Is it OK to daydream immediately before you fall asleep?

I’ve always daydreamed at the end of the day. As soon as I turn out the light and snuggle down under the duvet, my mind immediately jumps into my paracosm. It’s my opportunity to continue whatever storyline I’m working on, which has probably been interrupted multiple times during the day. It’s how I reward myself after a day of productivity and achievement. And it stops me from worrying about any real-life stressors. But are there any risks associated with daydreaming immediately before you fall asleep?

How long does it take you to fall asleep?

I’ve never felt that my daydreaming keeps me awake. I don’t consciously decide after a while that I’ve daydreamed for long enough and I should go to sleep. Sooner or later, sleep just happens. The trouble is, it’s usually later rather than sooner.

It’s very rare that I fall asleep in less than an hour. I’ve always been like that. As a teenager, I thought it was normal to take 1-2 hours to fall asleep. I’d never known any different. It came as a shock when I met my husband and realised that he could fall asleep in five minutes flat. I had no idea anyone could fall asleep that fast! But I didn’t think too much of it, because, after all, it was giving me some quiet, uninterrupted daydreaming time.

But the science says that my husband is the one who’s closer to normal. Not many people fall asleep in five minutes, but taking more than 10-20 minutes to drift off could, apparently, be a sign of insomnia.

So does that mean daydreaming before sleep is a problem?

If it takes you an hour or more to fall asleep, your daydreaming probably is keeping you awake, even if (like me) you don’t think it is. If typical people fall asleep in about 20 minutes, but it takes you an hour, that’s 40 minutes of sleep you’re missing out on. And over time, getting 40 minutes less sleep than you need every night isn’t ideal. But obviously, it’s more complicated than that.

Different people need different amounts of sleep. Some people do best on nine hours sleep a night, others are fine with just seven. Most of us fall somewhere in between. If you need eight hours of sleep to function at your best, but it takes you an hour to fall asleep, then you need to take that into account and go to bed nine hours before you need to get up. If you can do that, your daydreaming isn’t depriving you of sleep. It’s depriving you of whatever you would otherwise be doing before you went to bed.

Could daydreaming before sleep be beneficial?

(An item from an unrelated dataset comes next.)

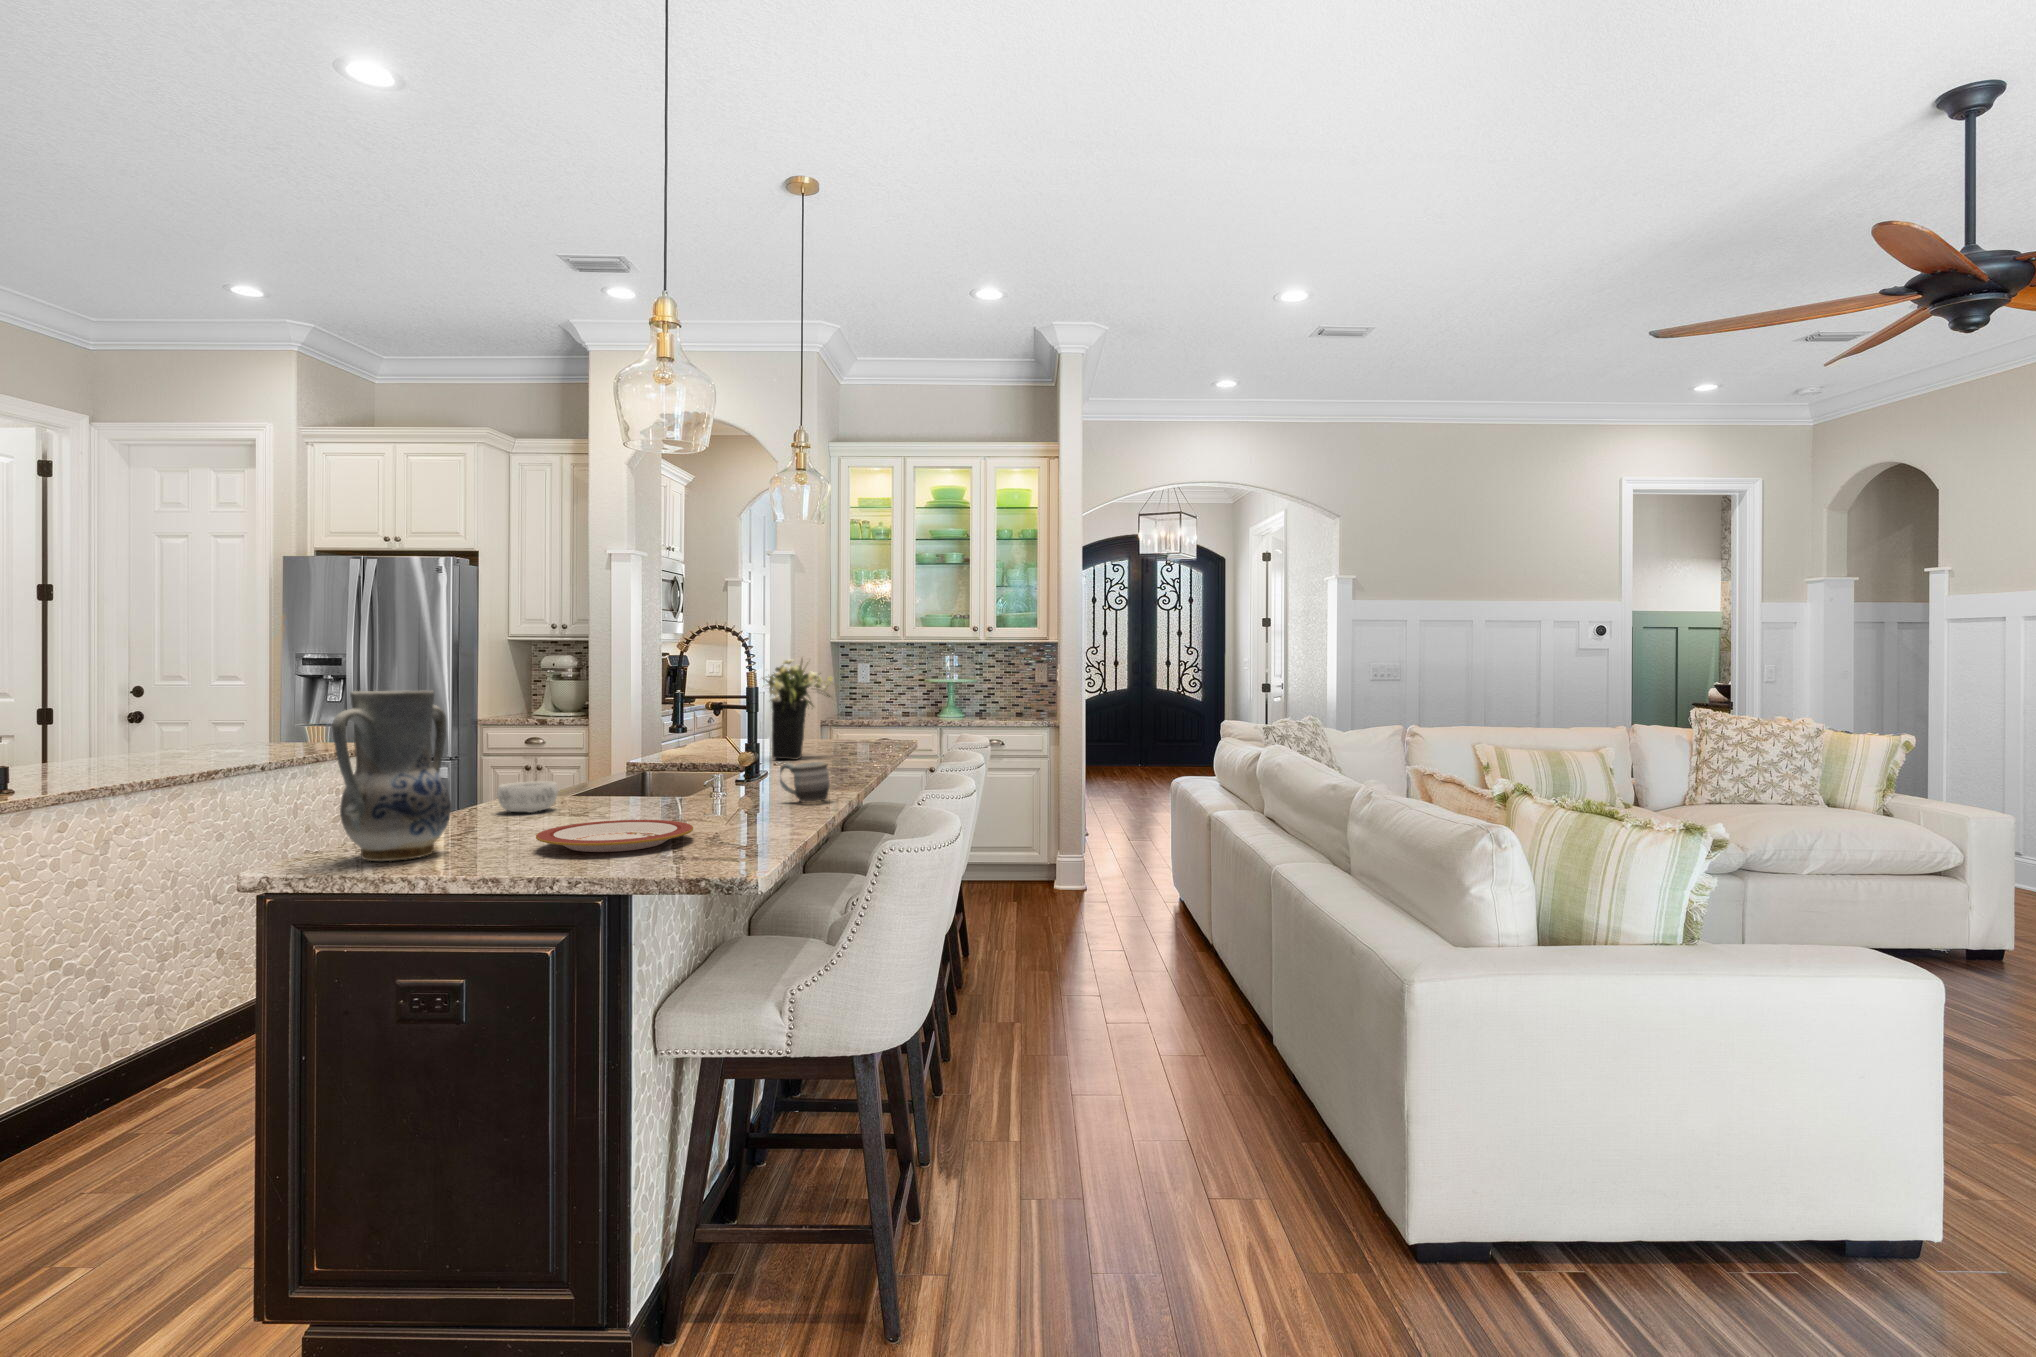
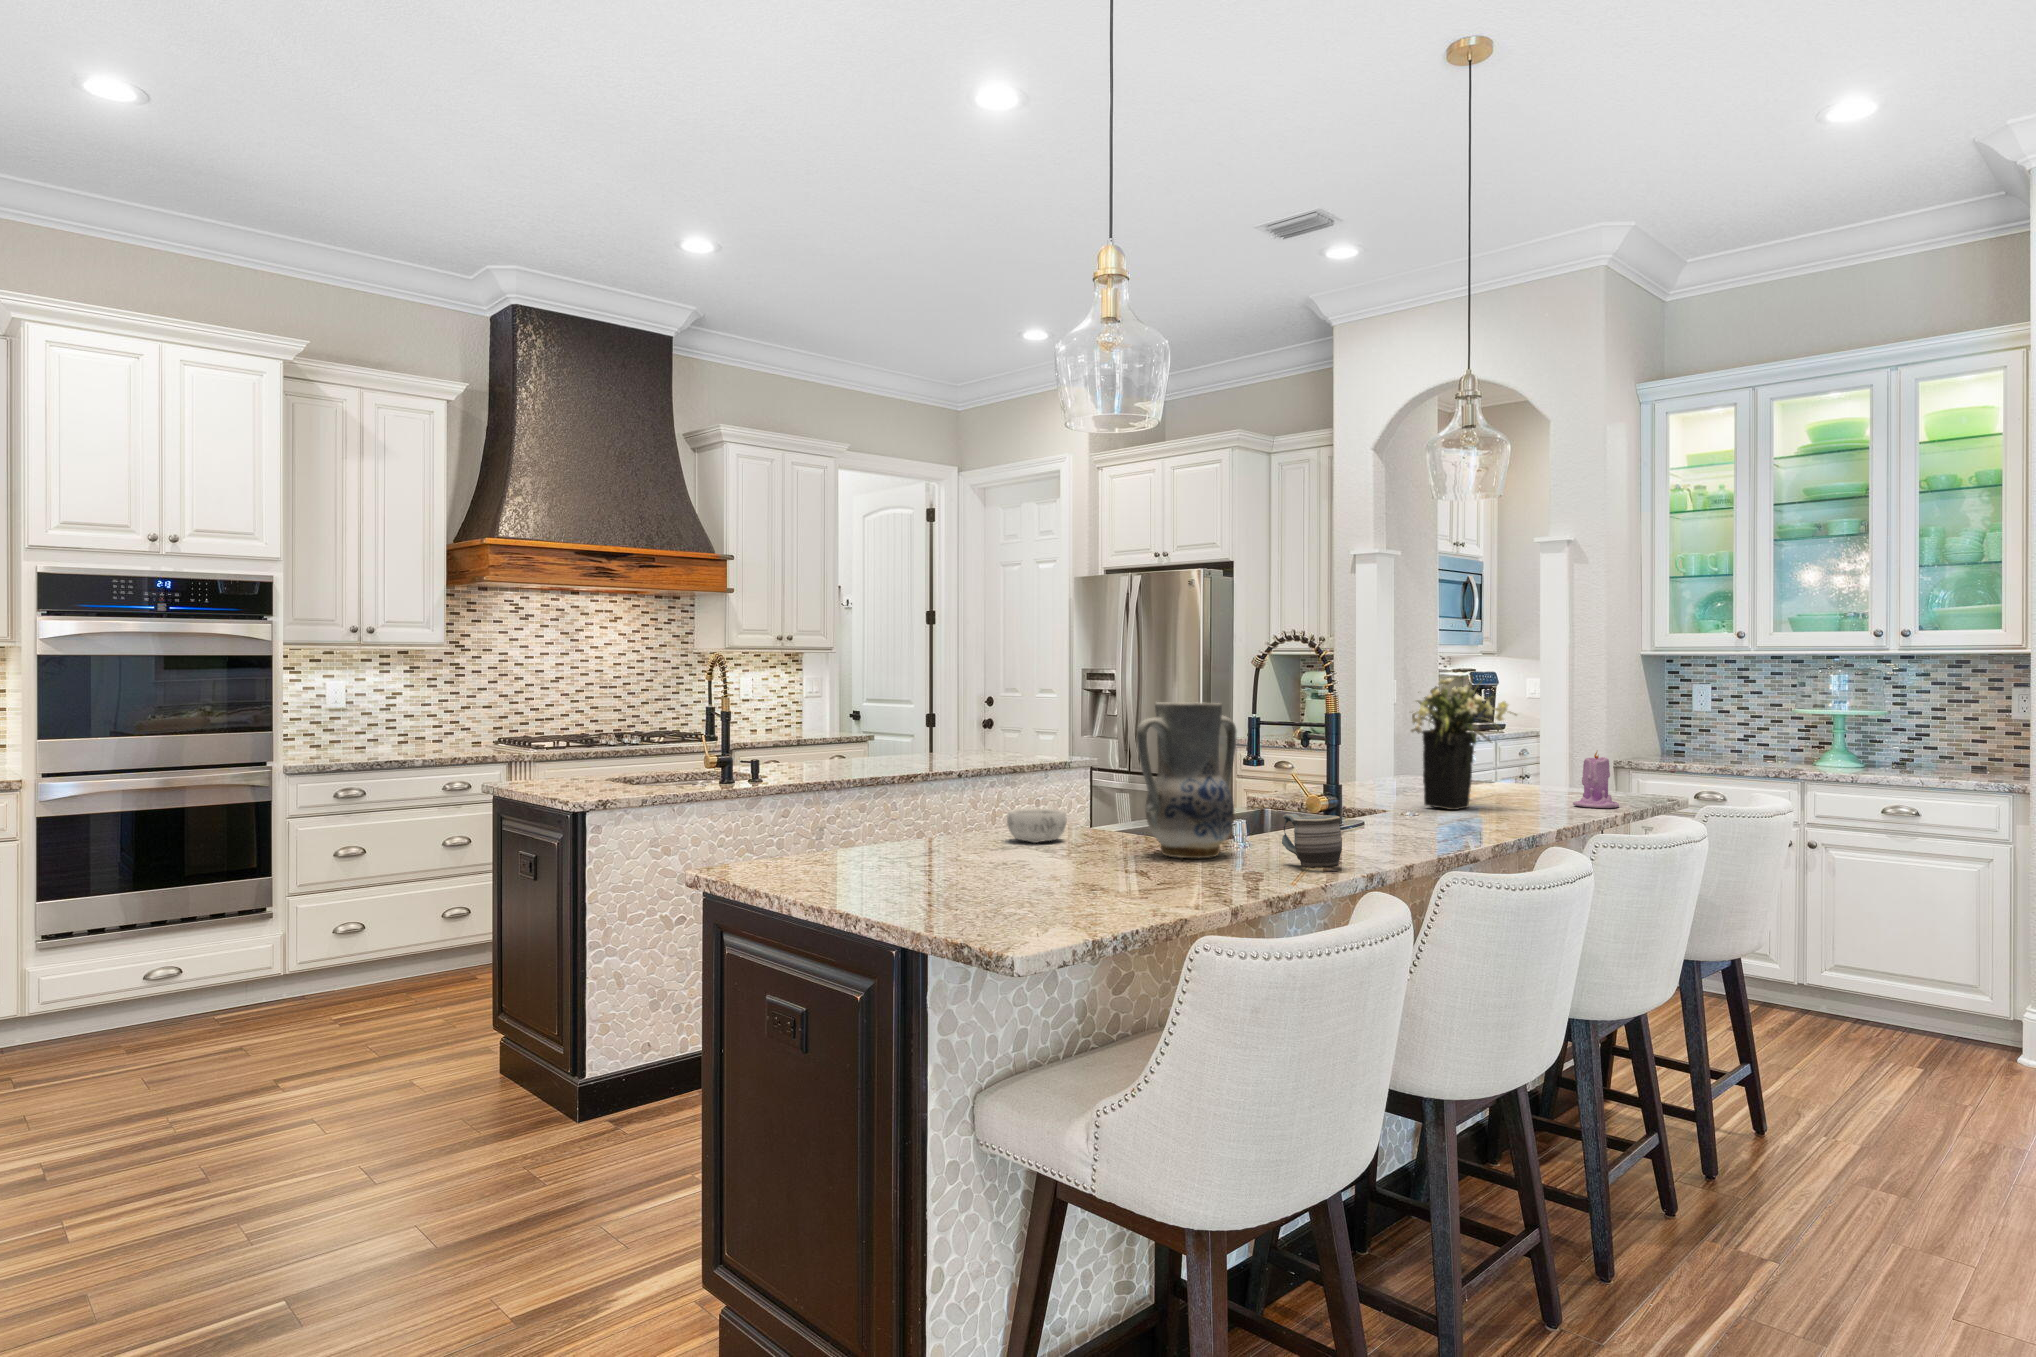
vase: present [332,691,451,861] -> present [1137,702,1236,858]
candle: none [863,709,893,751] -> present [1573,752,1619,808]
plate: present [536,820,693,852] -> none [917,860,1085,897]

What would you be doing in those last few minutes before you drift off to sleep if you weren’t daydreaming? You might fall asleep more quickly, but apparently, there’s still 10-20 minutes to fill after you turn out the light. If I didn’t daydream during that time, my thoughts would probably turn to all the things on my to-do list for tomorrow, or I might ruminate about something I’d done that day that hadn’t turned out well. For me personally, checking out of reality and visiting a paracosm that I’ve carefully designed to be everything I want it to be is far more relaxing – and therefore more conducive to sleep – than replaying my day or worrying about tomorrow.

So although the evidence suggests that my daydreaming is keeping me awake, I suspect I’d stay awake even longer if I didn’t daydream. Would I, over time, learn to silence my mind-wandering and fall asleep more quickly? Could I learn a breathing technique or mindfulness exercise that would quiet my thoughts enough for me to fall asleep in just 20 minutes? Maybe. I’m not sure I want to put the effort into finding out. For me, going to bed early and allowing time for daydreaming works just fine.

You need to decide what’s right for you

Everyone’s different. For me, daydreaming for an hour or so after I turn out the light, and going to bed early enough to allow for that, is a positive thing. I’ve chosen not to stop daydreaming completely, which means I need to set aside time most days for daydreaming. And daydreaming before sleep works for me. It makes it easier not to daydream excessively during the day, because I know there will be time to visit whatever juicy plot twist I’m working on later. And I do fall asleep eventually. Daydreaming doesn’t keep me up all night.

But for some people it does. Some maladaptive daydreamers find it very hard to sleep at all if they daydream in bed. Others tend to move around a lot, which can cause problems if you share a bed with a partner. And depending on your schedule, getting to bed early enough to allow time for daydreaming might not be possible.

I believe that the most sustainable way to heal from maladaptive daydreaming is to take control of your imagination and to turn your maladaptive daydreaming into immersive daydreaming. That means that daydreaming will always be part of your life, and you’ll have to make time for it. But that time doesn’t necessarily have to be right before you go to sleep.